### Directions
Can you print the part of the transcript below on China in Latin America from "I'll give you" to "external actor support.", word for word?

What would you say to the person who at this point will say, well, this all looks economic to me.
What are you talking about military?
Sure, there's a spaceport in Argentina.
Okay, that's clearly military.
But everything else, that looks commercial to me.
Well, that's a good question.
So let's go to there.
Basically, they created this special operations fund and they started financing very specific projects, right?
I'll give you an example.
Venezuela, and we always have to go back to Venezuela because Venezuela is kind of like the epicenter of a lot of this external actor support.
In Venezuela, before there was this space station in Argentina, there was a space station in Venezuela.
It's actually the same kind of satellite tracking station, same type of scientific, technological ambitions of looking at the far side of the moon, deep space exploration.
But in the case of Argentina, it was done in like the way they archetyped the station.
It was done through partnerships with the Ministry of Communications.
In the case of Venezuela, that same type of satellite tracking station is located inside a military base, inside a Venezuelan military base, an air base in the Guarico state of Venezuela, which is in the center of the country, an air base called the Capitan Manuel Rios Air Base.
So the fact that this air base existed, a military base from Venezuela existed with a Chinese satellite tracking station, and that was a very early project that happened, was part of these economic incentives that China So Venezuela became the most indebted country to China, probably in the world.
I'm not sure about the world, but certainly in Latin America, upwards of $60 billion in debt to China through these loans and credits that China was offering.
And most people, most analysts, thought that this was a bad economic move by China.
I mean, you're basically giving free money to the worst economic actor in Latin America, the one that's hit hyperinflation, that basically destroyed their economy, 60% of their GDP evaporated.
Unless you have other priorities.
Absolutely.
And I argued this, you know, maybe 10 years ago.
I said, if you think China's simply doing this for economic ambitions, you're not reading the tree leaves on how China operates.
They're buying a country.
They're buying the sovereignty of this country.
They're installing military installations.
They're creating dual-use infrastructure.
And that's where we go to the ports.
The ports, not all the ports, not all the 40 ports in Latin America have military objectives, but I think if you look at very strategically, We could point to at least three major port projects that, to me, are more militaristic than they are commercial.
Some of them have dual-use commercial.
Some of them probably have no-use commercial.
The one in Peru, the Chiang Kai mega port project, that's the one that's completely dual-use because, yes, it does make sense in terms of commerce.
It has the ability to receive what they call triple-E-class cargo ships, the largest cargo ships available.
So if you're going to have a major port on the Pacific that allows you to create all kinds of trade routes for cargo ships, That's going to be the one.
And not to mention a triple E-class cargo ship is about the same size as an aircraft carrier.
So that's a dual-use project that has both a commercial and military application.
But then there's other ports that, for instance, one in Chile, that's a deep water port, and it's so profound.
The only reason you would need that is for submarines.
And submarines obviously aren't commercial.
They're either militaristic or they're scientific.
China would probably argue scientific, but my argument would be it's probably more militaristic.
In the case of China, we go back to how the space station operates.
their science is their military.
And if we looked at the Western side of Latin America, I'd argue that in the sense, In the central, Peru, they're looking to have the ability to receive aircraft carriers.

### Data shown
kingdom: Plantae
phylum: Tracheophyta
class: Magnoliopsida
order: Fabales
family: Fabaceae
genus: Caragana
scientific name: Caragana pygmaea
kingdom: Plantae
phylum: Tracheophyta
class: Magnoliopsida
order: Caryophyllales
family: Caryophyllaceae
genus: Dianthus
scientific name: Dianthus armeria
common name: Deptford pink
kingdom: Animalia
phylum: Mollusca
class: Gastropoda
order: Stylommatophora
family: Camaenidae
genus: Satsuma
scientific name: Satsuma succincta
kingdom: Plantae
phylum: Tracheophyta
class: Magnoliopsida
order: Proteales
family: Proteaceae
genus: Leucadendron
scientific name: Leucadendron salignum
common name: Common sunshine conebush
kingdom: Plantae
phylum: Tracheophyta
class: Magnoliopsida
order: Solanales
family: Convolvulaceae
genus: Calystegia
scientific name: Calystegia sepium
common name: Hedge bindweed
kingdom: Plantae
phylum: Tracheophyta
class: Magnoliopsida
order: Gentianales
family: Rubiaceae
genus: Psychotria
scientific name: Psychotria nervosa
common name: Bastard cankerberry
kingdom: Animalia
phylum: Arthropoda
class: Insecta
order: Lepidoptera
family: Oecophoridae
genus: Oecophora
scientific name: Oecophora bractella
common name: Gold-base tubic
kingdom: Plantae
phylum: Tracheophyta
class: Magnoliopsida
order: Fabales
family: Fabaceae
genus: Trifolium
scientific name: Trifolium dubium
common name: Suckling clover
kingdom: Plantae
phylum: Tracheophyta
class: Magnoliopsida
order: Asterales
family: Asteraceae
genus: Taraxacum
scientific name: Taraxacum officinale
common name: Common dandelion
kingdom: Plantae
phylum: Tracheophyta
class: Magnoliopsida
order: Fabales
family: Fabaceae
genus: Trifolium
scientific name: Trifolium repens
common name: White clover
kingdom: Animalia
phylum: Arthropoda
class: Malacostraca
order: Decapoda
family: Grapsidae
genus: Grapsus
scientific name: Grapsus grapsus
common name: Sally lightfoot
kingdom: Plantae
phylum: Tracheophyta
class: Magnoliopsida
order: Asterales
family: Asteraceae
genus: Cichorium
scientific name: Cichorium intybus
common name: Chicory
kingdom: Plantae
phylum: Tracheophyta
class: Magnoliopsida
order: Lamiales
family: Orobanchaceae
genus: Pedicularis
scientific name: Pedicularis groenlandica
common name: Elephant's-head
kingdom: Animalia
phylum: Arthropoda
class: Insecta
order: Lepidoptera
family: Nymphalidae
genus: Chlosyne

### Output of the exercise
I'll give you an example.
Venezuela, and we always have to go back to Venezuela because Venezuela is kind of like the epicenter of a lot of this external actor support.